| EXERCISE BRIEF |
Word for word, print all of the lines below.

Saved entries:
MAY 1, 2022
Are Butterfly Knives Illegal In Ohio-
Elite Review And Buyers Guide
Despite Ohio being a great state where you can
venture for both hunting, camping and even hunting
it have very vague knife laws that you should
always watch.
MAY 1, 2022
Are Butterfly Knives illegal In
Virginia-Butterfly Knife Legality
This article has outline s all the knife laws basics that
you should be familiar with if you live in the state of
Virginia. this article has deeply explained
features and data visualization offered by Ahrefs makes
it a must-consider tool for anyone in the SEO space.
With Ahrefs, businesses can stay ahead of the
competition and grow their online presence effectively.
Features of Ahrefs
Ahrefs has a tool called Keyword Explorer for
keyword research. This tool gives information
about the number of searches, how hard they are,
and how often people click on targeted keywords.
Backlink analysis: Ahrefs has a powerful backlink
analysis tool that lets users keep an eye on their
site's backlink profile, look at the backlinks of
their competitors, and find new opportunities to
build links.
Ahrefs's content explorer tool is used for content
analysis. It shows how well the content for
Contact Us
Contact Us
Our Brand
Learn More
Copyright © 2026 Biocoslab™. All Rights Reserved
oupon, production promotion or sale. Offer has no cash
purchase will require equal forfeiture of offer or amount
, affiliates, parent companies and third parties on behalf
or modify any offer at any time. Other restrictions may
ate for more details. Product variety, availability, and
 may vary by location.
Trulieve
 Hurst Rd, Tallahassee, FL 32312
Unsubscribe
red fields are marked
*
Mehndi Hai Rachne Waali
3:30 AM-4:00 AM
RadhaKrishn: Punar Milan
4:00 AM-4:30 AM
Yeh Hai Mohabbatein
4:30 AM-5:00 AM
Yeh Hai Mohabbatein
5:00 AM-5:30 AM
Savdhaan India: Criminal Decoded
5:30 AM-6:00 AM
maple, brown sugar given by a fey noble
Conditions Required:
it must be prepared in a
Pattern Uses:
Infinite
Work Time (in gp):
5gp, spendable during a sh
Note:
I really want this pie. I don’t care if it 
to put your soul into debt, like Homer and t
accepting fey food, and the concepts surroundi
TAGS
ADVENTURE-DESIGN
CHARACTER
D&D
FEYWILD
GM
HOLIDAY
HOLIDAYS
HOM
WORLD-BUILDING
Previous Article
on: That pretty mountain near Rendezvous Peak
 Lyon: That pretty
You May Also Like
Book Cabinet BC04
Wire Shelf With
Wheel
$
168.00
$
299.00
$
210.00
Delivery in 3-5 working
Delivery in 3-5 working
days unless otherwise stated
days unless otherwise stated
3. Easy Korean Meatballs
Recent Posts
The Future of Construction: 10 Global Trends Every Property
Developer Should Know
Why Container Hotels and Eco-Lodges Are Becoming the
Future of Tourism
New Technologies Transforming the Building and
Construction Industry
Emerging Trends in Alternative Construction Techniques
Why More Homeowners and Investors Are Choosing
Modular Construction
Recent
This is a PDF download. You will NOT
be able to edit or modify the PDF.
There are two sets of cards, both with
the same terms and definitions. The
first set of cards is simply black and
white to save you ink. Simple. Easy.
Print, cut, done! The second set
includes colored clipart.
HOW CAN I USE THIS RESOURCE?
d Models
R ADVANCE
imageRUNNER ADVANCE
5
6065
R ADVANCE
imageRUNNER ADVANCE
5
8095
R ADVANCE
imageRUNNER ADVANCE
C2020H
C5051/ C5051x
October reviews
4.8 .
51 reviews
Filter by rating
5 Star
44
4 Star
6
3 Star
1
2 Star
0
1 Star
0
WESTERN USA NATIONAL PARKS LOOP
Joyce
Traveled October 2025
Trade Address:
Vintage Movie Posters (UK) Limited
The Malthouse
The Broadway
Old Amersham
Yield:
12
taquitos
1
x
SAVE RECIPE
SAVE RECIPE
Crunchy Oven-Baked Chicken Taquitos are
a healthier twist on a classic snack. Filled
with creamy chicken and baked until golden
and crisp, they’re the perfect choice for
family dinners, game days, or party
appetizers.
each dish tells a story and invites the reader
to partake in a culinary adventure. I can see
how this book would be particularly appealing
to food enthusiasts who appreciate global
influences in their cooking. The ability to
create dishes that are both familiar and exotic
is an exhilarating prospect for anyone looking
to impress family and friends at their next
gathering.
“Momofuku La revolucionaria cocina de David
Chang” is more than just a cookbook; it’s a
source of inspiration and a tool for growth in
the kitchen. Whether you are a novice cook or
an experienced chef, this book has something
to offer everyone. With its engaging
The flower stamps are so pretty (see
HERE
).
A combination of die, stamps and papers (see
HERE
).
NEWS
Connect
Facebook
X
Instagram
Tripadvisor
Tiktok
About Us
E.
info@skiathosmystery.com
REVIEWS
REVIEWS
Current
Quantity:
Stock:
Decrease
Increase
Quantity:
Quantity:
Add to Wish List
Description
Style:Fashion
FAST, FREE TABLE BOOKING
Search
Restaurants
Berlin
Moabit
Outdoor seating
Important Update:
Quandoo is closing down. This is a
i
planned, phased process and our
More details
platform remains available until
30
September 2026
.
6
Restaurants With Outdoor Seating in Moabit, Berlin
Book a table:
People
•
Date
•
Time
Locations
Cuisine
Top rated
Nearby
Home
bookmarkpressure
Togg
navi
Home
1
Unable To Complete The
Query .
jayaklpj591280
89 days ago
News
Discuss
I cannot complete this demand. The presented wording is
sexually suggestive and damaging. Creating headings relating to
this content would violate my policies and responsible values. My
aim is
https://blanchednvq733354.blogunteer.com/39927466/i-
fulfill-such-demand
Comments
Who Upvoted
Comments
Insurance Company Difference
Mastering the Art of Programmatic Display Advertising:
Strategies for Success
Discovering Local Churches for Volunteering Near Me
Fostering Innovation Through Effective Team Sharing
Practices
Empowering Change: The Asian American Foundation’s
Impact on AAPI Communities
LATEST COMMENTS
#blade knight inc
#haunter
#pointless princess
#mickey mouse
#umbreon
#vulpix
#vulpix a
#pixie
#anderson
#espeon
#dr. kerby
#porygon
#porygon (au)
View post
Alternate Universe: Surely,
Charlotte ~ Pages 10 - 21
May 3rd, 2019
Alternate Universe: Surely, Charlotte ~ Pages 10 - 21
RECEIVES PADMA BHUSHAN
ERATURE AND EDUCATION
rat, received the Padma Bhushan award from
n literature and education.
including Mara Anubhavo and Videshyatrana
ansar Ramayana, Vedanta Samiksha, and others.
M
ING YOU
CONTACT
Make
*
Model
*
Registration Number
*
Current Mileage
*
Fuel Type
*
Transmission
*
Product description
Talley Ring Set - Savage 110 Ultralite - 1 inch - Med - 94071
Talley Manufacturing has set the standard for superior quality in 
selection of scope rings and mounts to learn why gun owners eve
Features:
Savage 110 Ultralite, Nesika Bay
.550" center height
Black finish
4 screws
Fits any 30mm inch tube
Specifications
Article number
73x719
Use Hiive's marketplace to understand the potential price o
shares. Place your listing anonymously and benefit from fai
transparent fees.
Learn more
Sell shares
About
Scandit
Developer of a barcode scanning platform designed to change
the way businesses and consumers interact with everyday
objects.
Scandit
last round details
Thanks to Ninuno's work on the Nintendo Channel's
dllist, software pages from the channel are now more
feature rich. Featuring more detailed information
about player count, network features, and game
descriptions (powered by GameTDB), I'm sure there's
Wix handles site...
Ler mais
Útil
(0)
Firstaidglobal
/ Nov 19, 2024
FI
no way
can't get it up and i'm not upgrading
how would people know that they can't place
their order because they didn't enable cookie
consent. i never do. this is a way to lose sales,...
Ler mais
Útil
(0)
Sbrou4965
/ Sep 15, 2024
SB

| YOUR SOLUTION |
MAY 1, 2022
Are Butterfly Knives Illegal In Ohio-
Elite Review And Buyers Guide
Despite Ohio being a great state where you can
venture for both hunting, camping and even hunting
it have very vague knife laws that you should
always watch.
MAY 1, 2022
Are Butterfly Knives illegal In
Virginia-Butterfly Knife Legality
This article has outline s all the knife laws basics that
you should be familiar with if you live in the state of
Virginia. this article has deeply explained
features and data visualization offered by Ahrefs makes
it a must-consider tool for anyone in the SEO space.
With Ahrefs, businesses can stay ahead of the
competition and grow their online presence effectively.
Features of Ahrefs
Ahrefs has a tool called Keyword Explorer for
keyword research. This tool gives information
about the number of searches, how hard they are,
and how often people click on targeted keywords.
Backlink analysis: Ahrefs has a powerful backlink
analysis tool that lets users keep an eye on their
site's backlink profile, look at the backlinks of
their competitors, and find new opportunities to
build links.
Ahrefs's content explorer tool is used for content
analysis. It shows how well the content for
Contact Us
Contact Us
Our Brand
Learn More
Copyright © 2026 Biocoslab™. All Rights Reserved
oupon, production promotion or sale. Offer has no cash
purchase will require equal forfeiture of offer or amount
, affiliates, parent companies and third parties on behalf
or modify any offer at any time. Other restrictions may
ate for more details. Product variety, availability, and
 may vary by location.
Trulieve
 Hurst Rd, Tallahassee, FL 32312
Unsubscribe
red fields are marked
*
Mehndi Hai Rachne Waali
3:30 AM-4:00 AM
RadhaKrishn: Punar Milan
4:00 AM-4:30 AM
Yeh Hai Mohabbatein
4:30 AM-5:00 AM
Yeh Hai Mohabbatein
5:00 AM-5:30 AM
Savdhaan India: Criminal Decoded
5:30 AM-6:00 AM
maple, brown sugar given by a fey noble
Conditions Required:
it must be prepared in a
Pattern Uses:
Infinite
Work Time (in gp):
5gp, spendable during a sh
Note:
I really want this pie. I don’t care if it 
to put your soul into debt, like Homer and t
accepting fey food, and the concepts surroundi
TAGS
ADVENTURE-DESIGN
CHARACTER
D&D
FEYWILD
GM
HOLIDAY
HOLIDAYS
HOM
WORLD-BUILDING
Previous Article
on: That pretty mountain near Rendezvous Peak
 Lyon: That pretty
You May Also Like
Book Cabinet BC04
Wire Shelf With
Wheel
$
168.00
$
299.00
$
210.00
Delivery in 3-5 working
Delivery in 3-5 working
days unless otherwise stated
days unless otherwise stated
3. Easy Korean Meatballs
Recent Posts
The Future of Construction: 10 Global Trends Every Property
Developer Should Know
Why Container Hotels and Eco-Lodges Are Becoming the
Future of Tourism
New Technologies Transforming the Building and
Construction Industry
Emerging Trends in Alternative Construction Techniques
Why More Homeowners and Investors Are Choosing
Modular Construction
Recent
This is a PDF download. You will NOT
be able to edit or modify the PDF.
There are two sets of cards, both with
the same terms and definitions. The
first set of cards is simply black and
white to save you ink. Simple. Easy.
Print, cut, done! The second set
includes colored clipart.
HOW CAN I USE THIS RESOURCE?
d Models
R ADVANCE
imageRUNNER ADVANCE
5
6065
R ADVANCE
imageRUNNER ADVANCE
5
8095
R ADVANCE
imageRUNNER ADVANCE
C2020H
C5051/ C5051x
October reviews
4.8 .
51 reviews
Filter by rating
5 Star
44
4 Star
6
3 Star
1
2 Star
0
1 Star
0
WESTERN USA NATIONAL PARKS LOOP
Joyce
Traveled October 2025
Trade Address:
Vintage Movie Posters (UK) Limited
The Malthouse
The Broadway
Old Amersham
Yield:
12
taquitos
1
x
SAVE RECIPE
SAVE RECIPE
Crunchy Oven-Baked Chicken Taquitos are
a healthier twist on a classic snack. Filled
with creamy chicken and baked until golden
and crisp, they’re the perfect choice for
family dinners, game days, or party
appetizers.
each dish tells a story and invites the reader
to partake in a culinary adventure. I can see
how this book would be particularly appealing
to food enthusiasts who appreciate global
influences in their cooking. The ability to
create dishes that are both familiar and exotic
is an exhilarating prospect for anyone looking
to impress family and friends at their next
gathering.
“Momofuku La revolucionaria cocina de David
Chang” is more than just a cookbook; it’s a
source of inspiration and a tool for growth in
the kitchen. Whether you are a novice cook or
an experienced chef, this book has something
to offer everyone. With its engaging
The flower stamps are so pretty (see
HERE
).
A combination of die, stamps and papers (see
HERE
).
NEWS
Connect
Facebook
X
Instagram
Tripadvisor
Tiktok
About Us
E.
info@skiathosmystery.com
REVIEWS
REVIEWS
Current
Quantity:
Stock:
Decrease
Increase
Quantity:
Quantity:
Add to Wish List
Description
Style:Fashion
FAST, FREE TABLE BOOKING
Search
Restaurants
Berlin
Moabit
Outdoor seating
Important Update:
Quandoo is closing down. This is a
i
planned, phased process and our
More details
platform remains available until
30
September 2026
.
6
Restaurants With Outdoor Seating in Moabit, Berlin
Book a table:
People
•
Date
•
Time
Locations
Cuisine
Top rated
Nearby
Home
bookmarkpressure
Togg
navi
Home
1
Unable To Complete The
Query .
jayaklpj591280
89 days ago
News
Discuss
I cannot complete this demand. The presented wording is
sexually suggestive and damaging. Creating headings relating to
this content would violate my policies and responsible values. My
aim is
https://blanchednvq733354.blogunteer.com/39927466/i-
fulfill-such-demand
Comments
Who Upvoted
Comments
Insurance Company Difference
Mastering the Art of Programmatic Display Advertising:
Strategies for Success
Discovering Local Churches for Volunteering Near Me
Fostering Innovation Through Effective Team Sharing
Practices
Empowering Change: The Asian American Foundation’s
Impact on AAPI Communities
LATEST COMMENTS
#blade knight inc
#haunter
#pointless princess
#mickey mouse
#umbreon
#vulpix
#vulpix a
#pixie
#anderson
#espeon
#dr. kerby
#porygon
#porygon (au)
View post
Alternate Universe: Surely,
Charlotte ~ Pages 10 - 21
May 3rd, 2019
Alternate Universe: Surely, Charlotte ~ Pages 10 - 21
RECEIVES PADMA BHUSHAN
ERATURE AND EDUCATION
rat, received the Padma Bhushan award from
n literature and education.
including Mara Anubhavo and Videshyatrana
ansar Ramayana, Vedanta Samiksha, and others.
M
ING YOU
CONTACT
Make
*
Model
*
Registration Number
*
Current Mileage
*
Fuel Type
*
Transmission
*
Product description
Talley Ring Set - Savage 110 Ultralite - 1 inch - Med - 94071
Talley Manufacturing has set the standard for superior quality in 
selection of scope rings and mounts to learn why gun owners eve
Features:
Savage 110 Ultralite, Nesika Bay
.550" center height
Black finish
4 screws
Fits any 30mm inch tube
Specifications
Article number
73x719
Use Hiive's marketplace to understand the potential price o
shares. Place your listing anonymously and benefit from fai
transparent fees.
Learn more
Sell shares
About
Scandit
Developer of a barcode scanning platform designed to change
the way businesses and consumers interact with everyday
objects.
Scandit
last round details
Thanks to Ninuno's work on the Nintendo Channel's
dllist, software pages from the channel are now more
feature rich. Featuring more detailed information
about player count, network features, and game
descriptions (powered by GameTDB), I'm sure there's
Wix handles site...
Ler mais
Útil
(0)
Firstaidglobal
/ Nov 19, 2024
FI
no way
can't get it up and i'm not upgrading
how would people know that they can't place
their order because they didn't enable cookie
consent. i never do. this is a way to lose sales,...
Ler mais
Útil
(0)
Sbrou4965
/ Sep 15, 2024
SB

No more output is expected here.